_Supplied material_.

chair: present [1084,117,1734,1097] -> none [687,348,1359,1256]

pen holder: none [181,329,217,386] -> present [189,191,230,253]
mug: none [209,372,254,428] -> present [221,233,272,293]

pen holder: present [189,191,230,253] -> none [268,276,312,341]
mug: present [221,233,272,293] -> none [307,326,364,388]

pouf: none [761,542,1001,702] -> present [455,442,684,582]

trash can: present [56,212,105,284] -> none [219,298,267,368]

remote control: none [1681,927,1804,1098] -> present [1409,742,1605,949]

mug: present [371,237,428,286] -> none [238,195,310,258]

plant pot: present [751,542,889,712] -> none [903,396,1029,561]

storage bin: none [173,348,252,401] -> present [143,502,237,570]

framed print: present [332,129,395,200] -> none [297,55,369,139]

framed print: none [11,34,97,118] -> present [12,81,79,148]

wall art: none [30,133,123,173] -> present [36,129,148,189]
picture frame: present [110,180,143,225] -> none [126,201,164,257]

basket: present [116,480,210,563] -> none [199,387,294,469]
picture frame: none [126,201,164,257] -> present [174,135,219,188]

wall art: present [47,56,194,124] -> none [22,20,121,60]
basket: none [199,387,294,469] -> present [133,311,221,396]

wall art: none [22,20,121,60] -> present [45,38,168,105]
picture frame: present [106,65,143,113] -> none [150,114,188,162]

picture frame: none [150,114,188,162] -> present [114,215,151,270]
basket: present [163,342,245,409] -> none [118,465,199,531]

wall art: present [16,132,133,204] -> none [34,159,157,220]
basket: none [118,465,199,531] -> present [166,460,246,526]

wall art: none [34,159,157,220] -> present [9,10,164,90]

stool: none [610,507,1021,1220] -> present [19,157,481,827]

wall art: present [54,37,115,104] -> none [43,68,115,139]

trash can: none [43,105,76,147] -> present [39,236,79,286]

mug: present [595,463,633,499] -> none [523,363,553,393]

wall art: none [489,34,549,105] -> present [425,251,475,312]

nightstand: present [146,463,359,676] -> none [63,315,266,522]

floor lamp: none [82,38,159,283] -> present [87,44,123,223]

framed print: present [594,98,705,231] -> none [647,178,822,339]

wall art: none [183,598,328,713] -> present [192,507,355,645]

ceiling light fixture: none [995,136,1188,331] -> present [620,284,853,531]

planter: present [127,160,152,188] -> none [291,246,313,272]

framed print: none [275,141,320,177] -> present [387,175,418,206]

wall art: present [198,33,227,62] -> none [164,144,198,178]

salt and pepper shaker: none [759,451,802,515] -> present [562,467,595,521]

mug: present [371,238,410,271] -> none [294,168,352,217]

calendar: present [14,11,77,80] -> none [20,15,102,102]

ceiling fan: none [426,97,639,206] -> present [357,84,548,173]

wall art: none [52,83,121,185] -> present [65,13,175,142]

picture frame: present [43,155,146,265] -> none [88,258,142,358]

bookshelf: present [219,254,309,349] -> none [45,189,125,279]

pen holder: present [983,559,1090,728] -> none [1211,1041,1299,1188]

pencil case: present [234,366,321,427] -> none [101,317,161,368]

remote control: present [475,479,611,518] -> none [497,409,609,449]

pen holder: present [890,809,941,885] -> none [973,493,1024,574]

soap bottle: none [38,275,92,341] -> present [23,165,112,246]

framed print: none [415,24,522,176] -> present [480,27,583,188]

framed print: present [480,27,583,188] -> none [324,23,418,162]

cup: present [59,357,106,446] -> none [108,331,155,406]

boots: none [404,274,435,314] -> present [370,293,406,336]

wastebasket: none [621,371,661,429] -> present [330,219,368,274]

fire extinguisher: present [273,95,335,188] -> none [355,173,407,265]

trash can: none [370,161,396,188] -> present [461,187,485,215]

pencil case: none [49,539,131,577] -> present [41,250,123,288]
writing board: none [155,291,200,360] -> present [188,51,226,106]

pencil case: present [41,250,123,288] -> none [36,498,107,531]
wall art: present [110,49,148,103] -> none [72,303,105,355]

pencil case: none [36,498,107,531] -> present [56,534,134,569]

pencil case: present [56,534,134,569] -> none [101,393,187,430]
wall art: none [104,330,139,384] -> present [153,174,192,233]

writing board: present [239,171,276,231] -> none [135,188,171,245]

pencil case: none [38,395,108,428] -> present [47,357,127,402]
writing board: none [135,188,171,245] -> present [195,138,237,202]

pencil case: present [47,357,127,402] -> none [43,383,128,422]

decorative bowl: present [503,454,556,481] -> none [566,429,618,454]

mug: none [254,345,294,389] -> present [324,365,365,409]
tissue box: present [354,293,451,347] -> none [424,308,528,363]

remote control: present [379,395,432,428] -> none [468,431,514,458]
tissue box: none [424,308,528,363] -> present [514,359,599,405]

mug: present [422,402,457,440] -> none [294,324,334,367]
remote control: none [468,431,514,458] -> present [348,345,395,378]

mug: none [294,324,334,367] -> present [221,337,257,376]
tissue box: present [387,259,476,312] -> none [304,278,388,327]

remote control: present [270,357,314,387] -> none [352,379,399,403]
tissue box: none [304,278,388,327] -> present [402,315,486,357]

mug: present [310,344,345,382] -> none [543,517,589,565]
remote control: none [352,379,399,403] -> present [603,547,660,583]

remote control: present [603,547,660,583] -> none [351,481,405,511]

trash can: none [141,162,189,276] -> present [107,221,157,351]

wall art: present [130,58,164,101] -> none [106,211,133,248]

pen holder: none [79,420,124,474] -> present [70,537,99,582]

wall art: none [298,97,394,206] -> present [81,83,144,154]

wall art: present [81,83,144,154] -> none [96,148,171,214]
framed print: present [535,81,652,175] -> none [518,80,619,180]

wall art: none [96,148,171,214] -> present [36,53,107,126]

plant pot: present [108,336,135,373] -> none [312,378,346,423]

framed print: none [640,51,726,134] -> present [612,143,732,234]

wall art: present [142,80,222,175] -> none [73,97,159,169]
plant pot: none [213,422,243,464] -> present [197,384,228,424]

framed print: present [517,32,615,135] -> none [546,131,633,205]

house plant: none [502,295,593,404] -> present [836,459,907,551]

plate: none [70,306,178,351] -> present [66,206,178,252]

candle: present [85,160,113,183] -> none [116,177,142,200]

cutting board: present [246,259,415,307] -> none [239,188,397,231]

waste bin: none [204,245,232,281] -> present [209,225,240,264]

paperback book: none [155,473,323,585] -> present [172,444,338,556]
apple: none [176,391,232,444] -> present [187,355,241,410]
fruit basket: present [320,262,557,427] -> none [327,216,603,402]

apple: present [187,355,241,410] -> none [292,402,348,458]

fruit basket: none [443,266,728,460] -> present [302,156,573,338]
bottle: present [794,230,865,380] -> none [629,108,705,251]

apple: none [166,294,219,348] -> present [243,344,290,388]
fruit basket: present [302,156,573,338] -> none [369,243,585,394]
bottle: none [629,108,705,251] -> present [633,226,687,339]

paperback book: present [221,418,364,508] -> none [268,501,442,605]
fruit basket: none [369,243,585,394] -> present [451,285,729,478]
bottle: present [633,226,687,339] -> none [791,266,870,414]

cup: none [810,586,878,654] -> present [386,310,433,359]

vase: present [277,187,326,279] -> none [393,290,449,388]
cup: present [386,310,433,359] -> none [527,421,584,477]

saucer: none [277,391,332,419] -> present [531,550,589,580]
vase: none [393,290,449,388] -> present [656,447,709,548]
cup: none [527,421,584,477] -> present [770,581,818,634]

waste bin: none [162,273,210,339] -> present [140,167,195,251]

_The task_. Transcribe each line of the data exactly, skipping none.

_Exercise response_.
chair: present [1084,117,1734,1097] -> none [687,348,1359,1256]

pen holder: none [181,329,217,386] -> present [189,191,230,253]
mug: none [209,372,254,428] -> present [221,233,272,293]

pen holder: present [189,191,230,253] -> none [268,276,312,341]
mug: present [221,233,272,293] -> none [307,326,364,388]

pouf: none [761,542,1001,702] -> present [455,442,684,582]

trash can: present [56,212,105,284] -> none [219,298,267,368]

remote control: none [1681,927,1804,1098] -> present [1409,742,1605,949]

mug: present [371,237,428,286] -> none [238,195,310,258]

plant pot: present [751,542,889,712] -> none [903,396,1029,561]

storage bin: none [173,348,252,401] -> present [143,502,237,570]

framed print: present [332,129,395,200] -> none [297,55,369,139]

framed print: none [11,34,97,118] -> present [12,81,79,148]

wall art: none [30,133,123,173] -> present [36,129,148,189]
picture frame: present [110,180,143,225] -> none [126,201,164,257]

basket: present [116,480,210,563] -> none [199,387,294,469]
picture frame: none [126,201,164,257] -> present [174,135,219,188]

wall art: present [47,56,194,124] -> none [22,20,121,60]
basket: none [199,387,294,469] -> present [133,311,221,396]

wall art: none [22,20,121,60] -> present [45,38,168,105]
picture frame: present [106,65,143,113] -> none [150,114,188,162]

picture frame: none [150,114,188,162] -> present [114,215,151,270]
basket: present [163,342,245,409] -> none [118,465,199,531]

wall art: present [16,132,133,204] -> none [34,159,157,220]
basket: none [118,465,199,531] -> present [166,460,246,526]

wall art: none [34,159,157,220] -> present [9,10,164,90]

stool: none [610,507,1021,1220] -> present [19,157,481,827]

wall art: present [54,37,115,104] -> none [43,68,115,139]

trash can: none [43,105,76,147] -> present [39,236,79,286]

mug: present [595,463,633,499] -> none [523,363,553,393]

wall art: none [489,34,549,105] -> present [425,251,475,312]

nightstand: present [146,463,359,676] -> none [63,315,266,522]

floor lamp: none [82,38,159,283] -> present [87,44,123,223]

framed print: present [594,98,705,231] -> none [647,178,822,339]

wall art: none [183,598,328,713] -> present [192,507,355,645]

ceiling light fixture: none [995,136,1188,331] -> present [620,284,853,531]

planter: present [127,160,152,188] -> none [291,246,313,272]

framed print: none [275,141,320,177] -> present [387,175,418,206]

wall art: present [198,33,227,62] -> none [164,144,198,178]

salt and pepper shaker: none [759,451,802,515] -> present [562,467,595,521]

mug: present [371,238,410,271] -> none [294,168,352,217]

calendar: present [14,11,77,80] -> none [20,15,102,102]

ceiling fan: none [426,97,639,206] -> present [357,84,548,173]

wall art: none [52,83,121,185] -> present [65,13,175,142]

picture frame: present [43,155,146,265] -> none [88,258,142,358]

bookshelf: present [219,254,309,349] -> none [45,189,125,279]

pen holder: present [983,559,1090,728] -> none [1211,1041,1299,1188]

pencil case: present [234,366,321,427] -> none [101,317,161,368]

remote control: present [475,479,611,518] -> none [497,409,609,449]

pen holder: present [890,809,941,885] -> none [973,493,1024,574]

soap bottle: none [38,275,92,341] -> present [23,165,112,246]

framed print: none [415,24,522,176] -> present [480,27,583,188]

framed print: present [480,27,583,188] -> none [324,23,418,162]

cup: present [59,357,106,446] -> none [108,331,155,406]

boots: none [404,274,435,314] -> present [370,293,406,336]

wastebasket: none [621,371,661,429] -> present [330,219,368,274]

fire extinguisher: present [273,95,335,188] -> none [355,173,407,265]

trash can: none [370,161,396,188] -> present [461,187,485,215]

pencil case: none [49,539,131,577] -> present [41,250,123,288]
writing board: none [155,291,200,360] -> present [188,51,226,106]

pencil case: present [41,250,123,288] -> none [36,498,107,531]
wall art: present [110,49,148,103] -> none [72,303,105,355]

pencil case: none [36,498,107,531] -> present [56,534,134,569]

pencil case: present [56,534,134,569] -> none [101,393,187,430]
wall art: none [104,330,139,384] -> present [153,174,192,233]

writing board: present [239,171,276,231] -> none [135,188,171,245]

pencil case: none [38,395,108,428] -> present [47,357,127,402]
writing board: none [135,188,171,245] -> present [195,138,237,202]

pencil case: present [47,357,127,402] -> none [43,383,128,422]

decorative bowl: present [503,454,556,481] -> none [566,429,618,454]

mug: none [254,345,294,389] -> present [324,365,365,409]
tissue box: present [354,293,451,347] -> none [424,308,528,363]

remote control: present [379,395,432,428] -> none [468,431,514,458]
tissue box: none [424,308,528,363] -> present [514,359,599,405]

mug: present [422,402,457,440] -> none [294,324,334,367]
remote control: none [468,431,514,458] -> present [348,345,395,378]

mug: none [294,324,334,367] -> present [221,337,257,376]
tissue box: present [387,259,476,312] -> none [304,278,388,327]

remote control: present [270,357,314,387] -> none [352,379,399,403]
tissue box: none [304,278,388,327] -> present [402,315,486,357]

mug: present [310,344,345,382] -> none [543,517,589,565]
remote control: none [352,379,399,403] -> present [603,547,660,583]

remote control: present [603,547,660,583] -> none [351,481,405,511]

trash can: none [141,162,189,276] -> present [107,221,157,351]

wall art: present [130,58,164,101] -> none [106,211,133,248]

pen holder: none [79,420,124,474] -> present [70,537,99,582]

wall art: none [298,97,394,206] -> present [81,83,144,154]

wall art: present [81,83,144,154] -> none [96,148,171,214]
framed print: present [535,81,652,175] -> none [518,80,619,180]

wall art: none [96,148,171,214] -> present [36,53,107,126]

plant pot: present [108,336,135,373] -> none [312,378,346,423]

framed print: none [640,51,726,134] -> present [612,143,732,234]

wall art: present [142,80,222,175] -> none [73,97,159,169]
plant pot: none [213,422,243,464] -> present [197,384,228,424]

framed print: present [517,32,615,135] -> none [546,131,633,205]

house plant: none [502,295,593,404] -> present [836,459,907,551]

plate: none [70,306,178,351] -> present [66,206,178,252]

candle: present [85,160,113,183] -> none [116,177,142,200]

cutting board: present [246,259,415,307] -> none [239,188,397,231]

waste bin: none [204,245,232,281] -> present [209,225,240,264]

paperback book: none [155,473,323,585] -> present [172,444,338,556]
apple: none [176,391,232,444] -> present [187,355,241,410]
fruit basket: present [320,262,557,427] -> none [327,216,603,402]

apple: present [187,355,241,410] -> none [292,402,348,458]

fruit basket: none [443,266,728,460] -> present [302,156,573,338]
bottle: present [794,230,865,380] -> none [629,108,705,251]

apple: none [166,294,219,348] -> present [243,344,290,388]
fruit basket: present [302,156,573,338] -> none [369,243,585,394]
bottle: none [629,108,705,251] -> present [633,226,687,339]

paperback book: present [221,418,364,508] -> none [268,501,442,605]
fruit basket: none [369,243,585,394] -> present [451,285,729,478]
bottle: present [633,226,687,339] -> none [791,266,870,414]

cup: none [810,586,878,654] -> present [386,310,433,359]

vase: present [277,187,326,279] -> none [393,290,449,388]
cup: present [386,310,433,359] -> none [527,421,584,477]

saucer: none [277,391,332,419] -> present [531,550,589,580]
vase: none [393,290,449,388] -> present [656,447,709,548]
cup: none [527,421,584,477] -> present [770,581,818,634]

waste bin: none [162,273,210,339] -> present [140,167,195,251]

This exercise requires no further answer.